To me that was a blessing on its own. There’s a lot of guys that did the songwriting then and tried to venture into artistry, and it didn’t work out for them. I feel like I started as an artist and then did songwriting, and the only reason I did songwriting in the beginning, even before I started working with Abel, it was like my songs that people were falling in love with and taking for themselves. So it was always like, man I know I can do it, but for the time being this is what I need to do for so many reasons. Working with Abel has been such an amazing experience, because really everything that we’ve done together has been his vision. I’m just blessed enough to be able to compliment whatever he needs when he needs me, but he’s hands on with everything. The kid’s a real genius.
How did your recent work as a songwriter influence your return to the studio for your own work?
Honestly, just being able to work with guys like Abel inspired me, especially when I play them shit that’s my shit and they say it’s really dope. It’s like cool, ok, we might be onto something. For me, there were a lot of things I enjoyed about stepping back and being able to work things from a different angle, coming back and understanding shit a different way. And I think now I’m enjoying this a lot more because of that.

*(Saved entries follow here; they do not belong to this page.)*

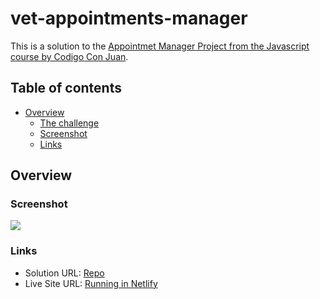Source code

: # vet-appointments-manager 

This is a solution to the [Appointmet Manager Project from the Javascript course by Codigo Con Juan](https://www.frontendmentor.io/challenges/interactive-rating-component-koxpeBUmI).

## Table of contents

- [Overview](#overview)
  - [The challenge](#the-challenge)
  - [Screenshot](#screenshot)
  - [Links](#links)
 

## Overview

### Screenshot

![](/images/Screenshot2.jpg)

### Links

- Solution URL: [Repo](https://github.com/agudamonte/vet-appointments-manager)
- Live Site URL: [Running in Netlify](https://musical-axolotl-02d07a.netlify.app/)

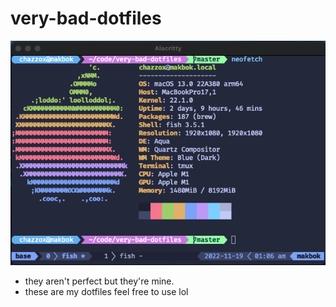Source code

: # very-bad-dotfiles

![neofetch](./neo.png)

- they aren't perfect but they're mine. 
- these are my dotfiles feel free to use lol
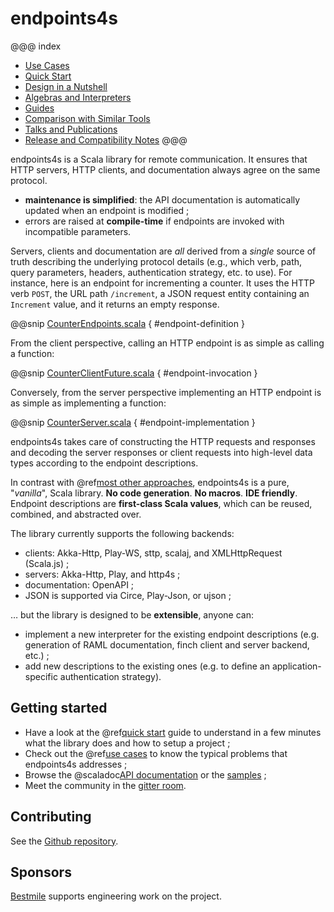 endpoints4s
===========

@@@ index
* [Use Cases](use-cases.md)
* [Quick Start](quick-start.md)
* [Design in a Nutshell](design.md)
* [Algebras and Interpreters](algebras-and-interpreters.md)
* [Guides](guides.md)
* [Comparison with Similar Tools](comparison.md)
* [Talks and Publications](talks.md)
* [Release and Compatibility Notes](release-and-compatibility-notes.md)
@@@

endpoints4s is a Scala library for remote communication. It ensures
that HTTP servers, HTTP clients, and documentation always agree on the same protocol.

- **maintenance is simplified**: the API documentation is automatically updated when an endpoint is modified ;
- errors are raised at **compile-time** if endpoints are invoked with incompatible parameters.

Servers, clients and documentation are *all* derived from a *single* source of truth describing the underlying
protocol details (e.g., which verb, path, query parameters, headers, authentication strategy, etc. to
use). For instance, here is an endpoint for incrementing a counter. It uses the HTTP verb `POST`, the URL path
`/increment`, a JSON request entity containing an `Increment` value, and it returns an empty response.

@@snip [CounterEndpoints.scala](/documentation/examples/quickstart/endpoints/src/main/scala/quickstart/CounterEndpoints.scala) { #endpoint-definition }

From the client perspective, calling an HTTP endpoint is as simple as calling a function:

@@snip [CounterClientFuture.scala](/documentation/examples/quickstart/client/src/main/scala/quickstart/CounterClientFuture.scala) { #endpoint-invocation }

Conversely, from the server perspective implementing an HTTP endpoint is as simple as implementing a function:

@@snip [CounterServer.scala](/documentation/examples/quickstart/server/src/main/scala/quickstart/CounterServer.scala) { #endpoint-implementation }

endpoints4s takes care of constructing the HTTP requests and responses and decoding the server
responses or client requests into high-level data types according to the endpoint descriptions.

In contrast with @ref[most other approaches](comparison.md), endpoints4s is a pure, "*vanilla*", Scala library.
**No code generation**. **No macros**. **IDE friendly**. Endpoint descriptions are **first-class Scala values**,
which can be reused, combined, and abstracted over.

The library currently supports the following backends:

- clients: Akka-Http, Play-WS, sttp, scalaj, and XMLHttpRequest (Scala.js) ;
- servers: Akka-Http, Play, and http4s ;
- documentation: OpenAPI ;
- JSON is supported via Circe, Play-Json, or ujson ;

… but the library is designed to be **extensible**, anyone can:

- implement a new interpreter for the existing endpoint descriptions (e.g. generation of RAML
  documentation, finch client and server backend, etc.) ;
- add new descriptions to the existing ones (e.g. to define an application-specific authentication
  strategy).

## Getting started

- Have a look at the @ref[quick start](quick-start.md) guide to understand
  in a few minutes what the library does and how to setup a project ;
- Check out the @ref[use cases](use-cases.md) to know the typical problems that endpoints4s addresses ;
- Browse the @scaladoc[API documentation](endpoints.index) or the
  [samples](https://github.com/endpoints4s/endpoints4s/tree/master/documentation/examples) ;
- Meet the community in the [gitter room](https://gitter.im/endpoints4s/endpoints4s).

## Contributing

See the [Github repository](https://github.com/julienrf/endpoints).

## Sponsors

[Bestmile](https://bestmile.com) supports engineering work on the project.
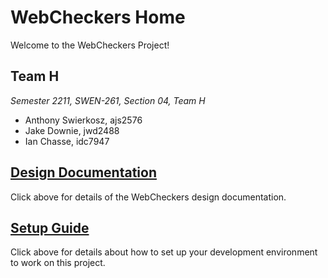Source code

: # WebCheckers Home

Welcome to the WebCheckers Project!

## Team H

_Semester 2211, SWEN-261, Section 04, Team H_

* Anthony Swierkosz, ajs2576
* Jake Downie, jwd2488
* Ian Chasse, idc7947

## [Design Documentation](DesignDoc)

Click above for details of the WebCheckers design documentation.

## [Setup Guide](SetupGuide)

Click above for details about how to set up your development environment to work on this project.
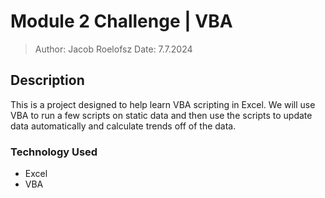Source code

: # Module 2 Challenge | VBA # 

>Author: Jacob Roelofsz
>Date: 7.7.2024


## Description ##
This is a project designed to help learn VBA scripting in Excel.
We will use VBA to run a few scripts on static data and then use 
the scripts to update data automatically and calculate trends off of the data.


### Technology Used ##
- Excel
- VBA
 

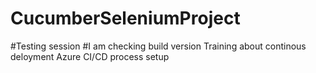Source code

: # CucumberSeleniumProject
#Testing session
#I am checking build version
Training about continous deloyment
Azure CI/CD process setup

What’s your favorite strain right now?
I don’t think I could ever get over the OG. The different strains of the OG are my favorite.
The power strains like Jet Fuel, the taste, it’s probably my favorite strain of OG. I think what Berner and the Cookies SF guys do with the Cookies is incredible. I think Gorilla Glue is one of my favorite strains of those.
Anything else you’d like to add?
I just want to say to my fans and believers, it feels better knowing I have people in my corner. In my whole life I never felt that, other than my direct and immediate people that I have around me. So it feels nice to have that in my corner.